About this exercise: Where does "položek" occur in the listing? Copy every line that holds it.

Records for this exercise:

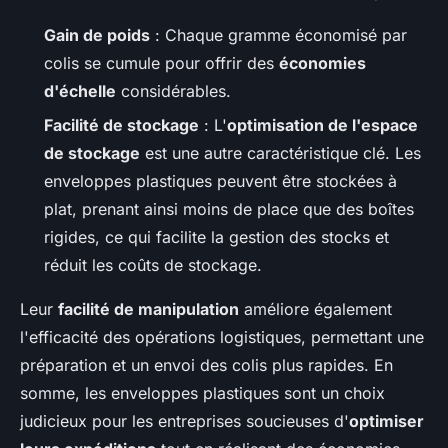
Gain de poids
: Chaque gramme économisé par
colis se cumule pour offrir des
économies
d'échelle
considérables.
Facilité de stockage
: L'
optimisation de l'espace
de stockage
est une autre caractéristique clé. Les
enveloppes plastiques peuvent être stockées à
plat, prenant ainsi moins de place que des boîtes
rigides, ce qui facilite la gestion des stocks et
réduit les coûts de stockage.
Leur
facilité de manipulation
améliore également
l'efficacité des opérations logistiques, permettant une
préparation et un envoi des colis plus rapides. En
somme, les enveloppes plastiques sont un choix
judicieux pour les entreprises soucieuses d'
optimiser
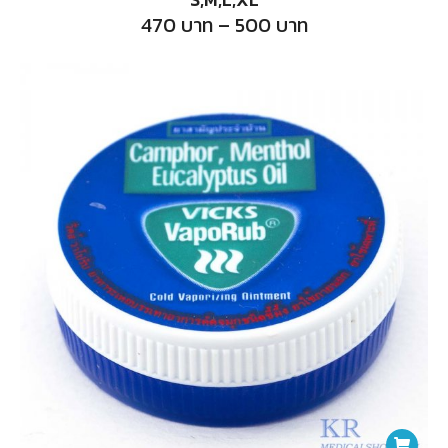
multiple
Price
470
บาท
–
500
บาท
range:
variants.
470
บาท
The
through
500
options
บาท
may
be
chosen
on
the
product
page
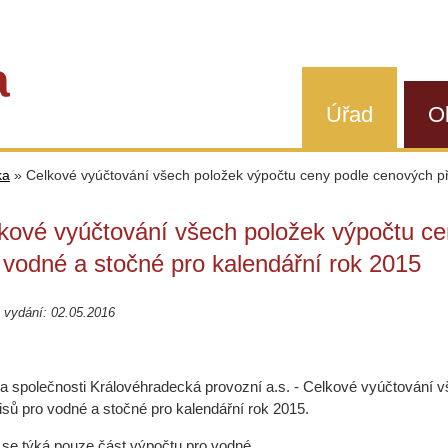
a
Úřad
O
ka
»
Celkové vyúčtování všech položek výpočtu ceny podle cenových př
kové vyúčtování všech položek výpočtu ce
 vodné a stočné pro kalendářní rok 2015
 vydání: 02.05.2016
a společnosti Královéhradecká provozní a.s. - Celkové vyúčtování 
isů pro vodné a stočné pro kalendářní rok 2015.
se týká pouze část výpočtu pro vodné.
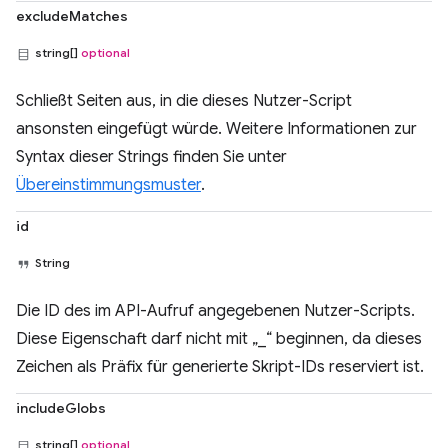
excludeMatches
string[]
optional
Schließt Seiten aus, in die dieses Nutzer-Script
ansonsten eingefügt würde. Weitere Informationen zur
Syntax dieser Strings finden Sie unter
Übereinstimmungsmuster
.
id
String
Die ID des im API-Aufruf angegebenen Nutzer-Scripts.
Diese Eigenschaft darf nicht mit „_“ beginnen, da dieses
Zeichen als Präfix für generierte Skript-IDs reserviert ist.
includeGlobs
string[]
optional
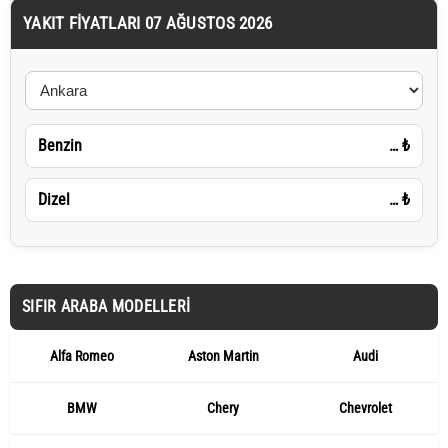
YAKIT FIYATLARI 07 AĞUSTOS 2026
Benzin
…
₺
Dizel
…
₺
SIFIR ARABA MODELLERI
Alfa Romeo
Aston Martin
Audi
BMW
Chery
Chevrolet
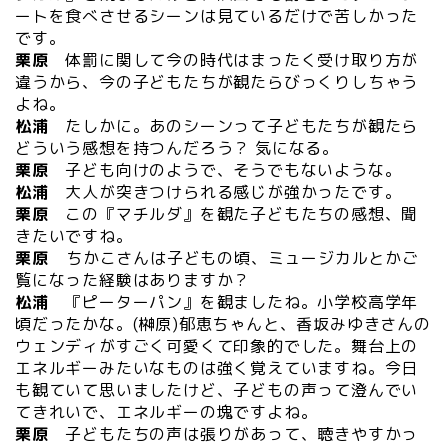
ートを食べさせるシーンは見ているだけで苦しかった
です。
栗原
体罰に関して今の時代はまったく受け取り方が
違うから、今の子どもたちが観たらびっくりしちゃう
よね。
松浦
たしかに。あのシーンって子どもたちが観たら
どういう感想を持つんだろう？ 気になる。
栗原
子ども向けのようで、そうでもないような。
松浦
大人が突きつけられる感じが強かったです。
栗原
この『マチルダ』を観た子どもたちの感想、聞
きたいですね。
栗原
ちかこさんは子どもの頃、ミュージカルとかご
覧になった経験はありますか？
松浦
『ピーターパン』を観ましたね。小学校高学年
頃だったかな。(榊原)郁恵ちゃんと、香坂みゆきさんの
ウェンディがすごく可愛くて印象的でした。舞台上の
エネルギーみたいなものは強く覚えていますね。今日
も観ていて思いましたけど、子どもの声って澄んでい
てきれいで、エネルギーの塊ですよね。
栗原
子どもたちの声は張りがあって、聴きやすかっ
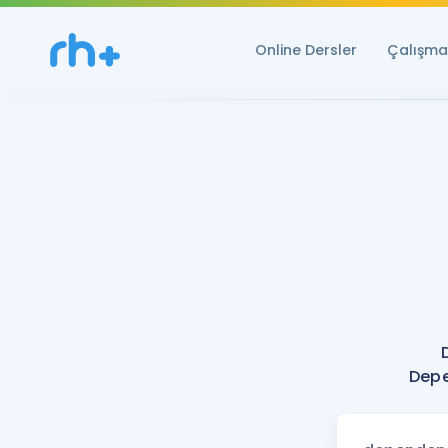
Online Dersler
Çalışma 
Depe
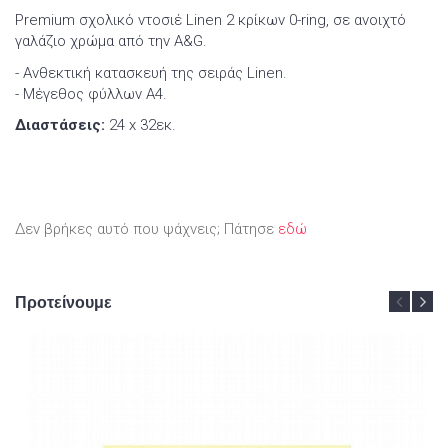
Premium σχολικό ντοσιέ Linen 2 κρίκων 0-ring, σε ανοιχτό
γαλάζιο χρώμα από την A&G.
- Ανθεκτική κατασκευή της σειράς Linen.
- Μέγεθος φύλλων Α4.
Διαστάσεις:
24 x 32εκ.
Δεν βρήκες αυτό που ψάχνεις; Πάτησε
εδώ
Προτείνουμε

==

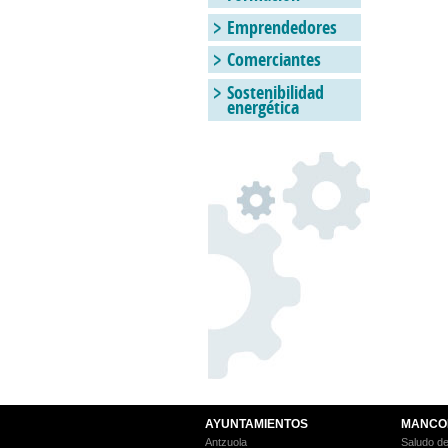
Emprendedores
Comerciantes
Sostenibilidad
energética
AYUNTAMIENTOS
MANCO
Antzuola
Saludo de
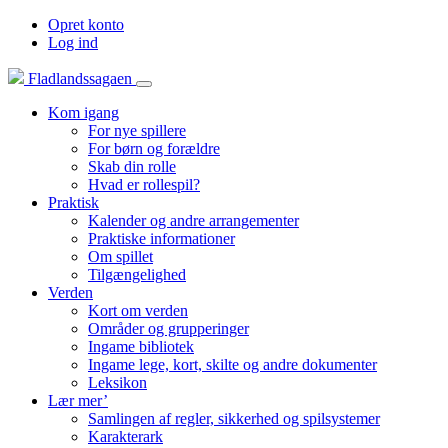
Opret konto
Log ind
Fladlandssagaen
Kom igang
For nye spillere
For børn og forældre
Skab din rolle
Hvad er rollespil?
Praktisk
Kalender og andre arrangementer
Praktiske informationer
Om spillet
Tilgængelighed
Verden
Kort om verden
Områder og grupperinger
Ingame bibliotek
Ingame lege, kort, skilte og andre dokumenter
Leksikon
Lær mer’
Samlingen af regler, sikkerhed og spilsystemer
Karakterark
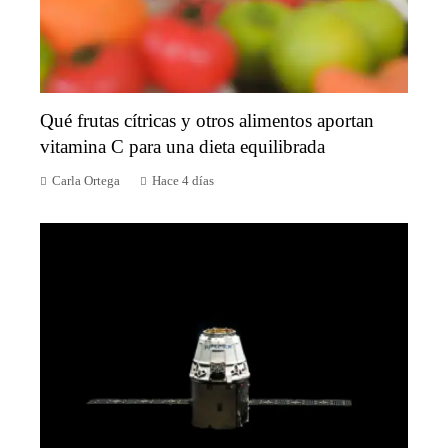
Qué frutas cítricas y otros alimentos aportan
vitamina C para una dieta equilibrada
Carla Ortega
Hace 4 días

Solution for this exercise:
Celkové vyúčtování všech položek výpočtu ceny podle cenových př
kové vyúčtování všech položek výpočtu ce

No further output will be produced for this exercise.